His only son, Walter Augustus Shirley (1797-1847), was born in Westport, Co Mayo, on 30 May 1797. His father’s cousin, Lord Ferrers, supported younger Walter going to school in Winchester. He went on New College Oxford and was ordained in 1820. He acted as Anglican chaplain in Rome in the winter of 1826-1827, was appointed assistant lecturer (curate) at Ashbourne in 1827. That autumn, when he married Maria Waddington in Paris, his father resigned the living of Shirley in his favour, and he moved there in January 1828.

Shirley alienated many of his evangelical friends with his outspoken support for Catholic Emancipation in 1829. In later years, he lost more friends by refusing to support violent measures against the Tractarians.
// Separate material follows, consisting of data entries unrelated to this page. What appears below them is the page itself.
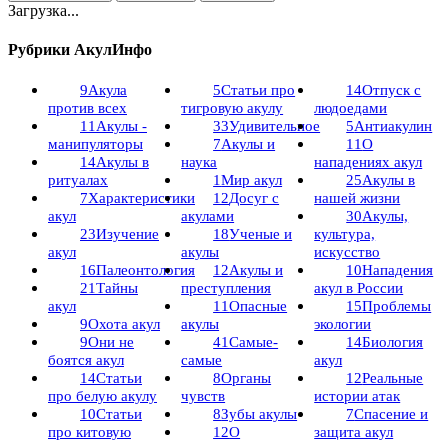
Загрузка...
Рубрики АкулИнфо
9
Акула
5
Статьи про
14
Отпуск с
против всех
тигровую акулу
людоедами
11
Акулы -
33
Удивительное
5
Антиакулин
манипуляторы
7
Акулы и
11
О
14
Акулы в
наука
нападениях акул
ритуалах
1
Мир акул
25
Акулы в
7
Характеристики
12
Досуг с
нашей жизни
акул
акулами
30
Акулы,
23
Изучение
18
Ученые и
культура,
акул
акулы
искусство
16
Палеонтология
12
Акулы и
10
Нападения
21
Тайны
преступления
акул в России
акул
11
Опасные
15
Проблемы
9
Охота акул
акулы
экологии
9
Они не
41
Самые-
14
Биология
боятся акул
самые
акул
14
Статьи
8
Органы
12
Реальные
про белую акулу
чувств
истории атак
10
Статьи
8
Зубы акулы
7
Спасение и
про китовую
12
О
защита акул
After nine years, he moved to the parish of Whiston, near Rotherham, but he continued to hold it with Shirley for another two years later, when he was appointed to the incumbency of Brailsford, a parish beside Shirley.

He was appointed Archdeacon of Derby by the Bishop of Lichfield on 21 December 1840 and also became a prebendary of Lichfield Cathedral. He was a Vice-President of the Lichfield Architectural Society, which promoted the insights of the Gothic Revival in church architecture along the lines introduced by AWN Pugin and the Cambridge Camden Society, with close Tractarian affiliations.

In November 1846, he was appointed Bishop of Sodor and Man, an a few weeks later, on 17 December 1846, he received the degree of Doctor of Divinity (DD) from Oxford. However, because of a serious illness he was not consecrated bishop until 10 January 1847.

He had been elected the Bampton Lecturer for that year, but lived only long enough to deliver two of the lectures in Oxford before he died at Bishop’s Court on the Isle of Man on 21 April 1847, just three months after his consecration.

His grandson, Walter Shirley (1864-1937), eventually succeeded as the 11th Earl Ferrers in 1912 on the death of his fourth cousin, Sewallis Edward Shirley (1847-1912), 10th Earl Ferrers. The tenth earl, like many of his predecessors, was also known as Viscount Tamworth before inheriting the family titles and estates.

Tamworth Castle once belonged to the Ferrers family … but its inheritance was separate from the Ferrers and Tamworth titles (Photograph: Patrick Comerford)

A fourth Bishop of Sodor and Man with connections with the Diocese of Lichfield was Vernon Sampson Nicholls (1917-1996), who was bishop in 1974-1983.

He was born in Truro, educated at Durham University, and trained for ordination at Clifton Theological College. He was a curate in Bedminster Down, Bristol, and at Liskeard, Cornwall, an army chaplain and Vicar of Meopham in Kent before coming to the Diocese of Lichfield.

He was the Vicar and Rural Dean of Walsall (1956-1967), chaplain of Walsall General Hospital, and Prebendary of Curborough (1964-1967) in Lichfield Cathedral, before becoming Archdeacon of Birmingham (1967-1974).

He became Bishop of Sodor and Man in 1974. He may be remembered by many people on the island as the bishop who sold Bishopscourt, the episcopal palace, but in 1974 the cost of repairing the roof alone was £60,000. But his crowning glory as bishop was the creation of a cathedral from the parish church of Kirk German, close to the ruins of the former cathedral on Saint Patrick’s Isle. It was consecrated on All Saints’ Day, 1 November 1980. He retired as bishop in 1983.

The stall of the Prebendary of Curborough in Lichfield Cathedral … Bishop Vernon Nicholls was the Prebendary of Curborough in 1964-1967 (Photograph: Patrick Comerford)

Updated: 09.07.2020, to take account of Bishop Vernon Nicholls, and to change the number in the headline.